Lyna Khoudri : On s’est très, bien entendu tout de suite, ce qui nous a facilité la tâche !
Nathalie Baye : Je n’ai pas eu l’impression qu’on ait fait un travail tout à fait extravagant. Il est en effet plutôt question d’une entente immédiate entre nous, d’un choix de la réalisatrice de deux actrices qu’elle voyait bien fonctionner ensemble.
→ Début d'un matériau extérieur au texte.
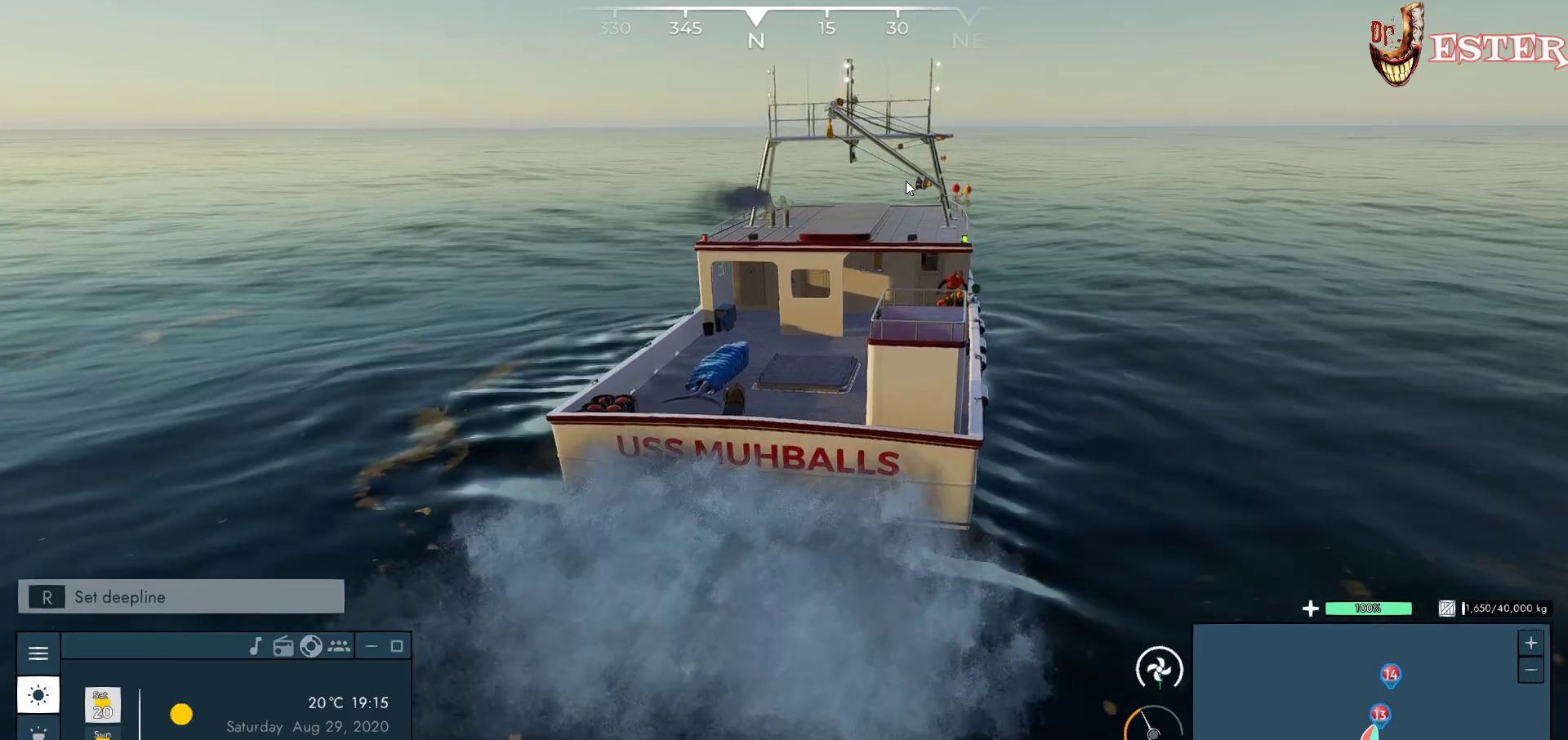
{"keys": ["a", "w"], "mouse": [], "events": [[400, "a", "down"]]}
Très vite, on a senti qu’on allait avoir du plaisir à jouer ensemble, peut-être parce qu’on a une façon similaire d’aborder notre travail.
Une question de discipline ?
Nathalie Baye : Oui, bien sûr, mais aussi quelque chose qui a trait au caractère de nos personnages. C’est comme faire un gâteau ou un voyage à deux. Il y avait des scènes très chouettes à jouer, tant dans une forme de violence, de dureté, que dans la complicité. Nous avons connu beaucoup de choses très différentes à jouer ensemble, des situations relativement variées. Pour un acteur ou pour une actrice, c’est quelque chose de très agréable.
En tant que figure publique, vous portez souvent des tenues somptueuses. Le film a-t-il changé votre rapport à la mode ?
Lyna Khoudri : Je considère ce domaine de façon plus complète et plus complexe désormais ; je vois au-delà du vêtement. Lorsque je regarde le détail d’une robe, j’imagine qu’il y a eu des heures de travail dessus ainsi que de nombreuses retouches. Je vois les choses avec beaucoup plus de relief.
Nathalie Baye : On constate qu’il s’agit d’un métier incroyablement difficile et rigoureux. Ces femmes travaillent très souvent debout, se penchent constamment, ont les yeux fatigués. Elles fabriquent des robes qui coûtent une fortune et qu’elles ne seraient pas en mesure de s’offrir, mais elles sont fières de leur métier, sûrement pas dans l’aigreur. C’est quelque chose qui m’a beaucoup touchée.
Lyna Khoudri : La vraie richesse se trouve au-delà de la valeur pécuniaire à leurs yeux ; elle s’incarne dans les heures de travail, dans la perfection du geste.
« Aux yeux des couturières, la vraie richesse se trouve au-delà de la valeur pécuniaire ; elle s’incarne dans les heures de travail, dans la perfection du geste. » – Lyna Khoudri
Le film porte l’idée d’apprendre ou d’avoir un métier pour s’émanciper, pour se trouver. Qu’en pensez-vous ?
Nathalie Baye : C’est vraiment une réplique qui compte beaucoup dans le film et qui m’a beaucoup parlé. Effectivement, les gens vont souvent vous dire qu’ils ont un « boulot », or Esther, mon personnage, souligne : « Un boulot, ce n’est pas un métier. Un métier, tu en es fière, tu peux le transmettre. » J’ignore de quelle façon les jeunes d’une vingtaine d’années recevront cette phrase mais j’espère qu’elle touchera certains d’entre eux parce que, subitement, ça donne envie subitement d’aller plus haut.
Lyna Khoudri : Exactement. J’aurais aimé entendre cette phrase plus tôt. Je discute beaucoup avec mon frère de 17 ans sur ce qu’il veut faire de son avenir, ce qu’il va faire après ses études, etc. À son âge, j’avais très envie d’avoir de l’argent pour partir en vacances avec mes copines et j’ai fait plein de petits boulots. Et puis, il y a un moment où j’ai eu un déclic et où je me suis dit : « Je veux faire un métier. »
Esther et Jade partagent deux traits communs, la solitude et la combativité. Peut-on rapprocher ces caractéristiques du métier d’actrice ?
Nathalie Baye : C’est un métier où, sur un tournage, on est très nombreux, et puis, tout d’un coup complètement seul. Il n’y a pas très longtemps, j’ai tourné un film au Liban et je me suis retrouvée tous les soirs seule dans une grande chambre à attendre. À vrai dire, ce n’est pas pour me déplaire. Il est très agréable d’être entourée mais on a aussi besoin de solitude, de repos, de rêveries… Il y a des moments où j’ai un grand besoin de silence.
Lyna Khoudri : Ce contraste peut être violent mais je suis d’accord avec Nathalie, il est extrêmement important de se garder ce temps-là de solitude, de pouvoir s’entendre et s’écouter.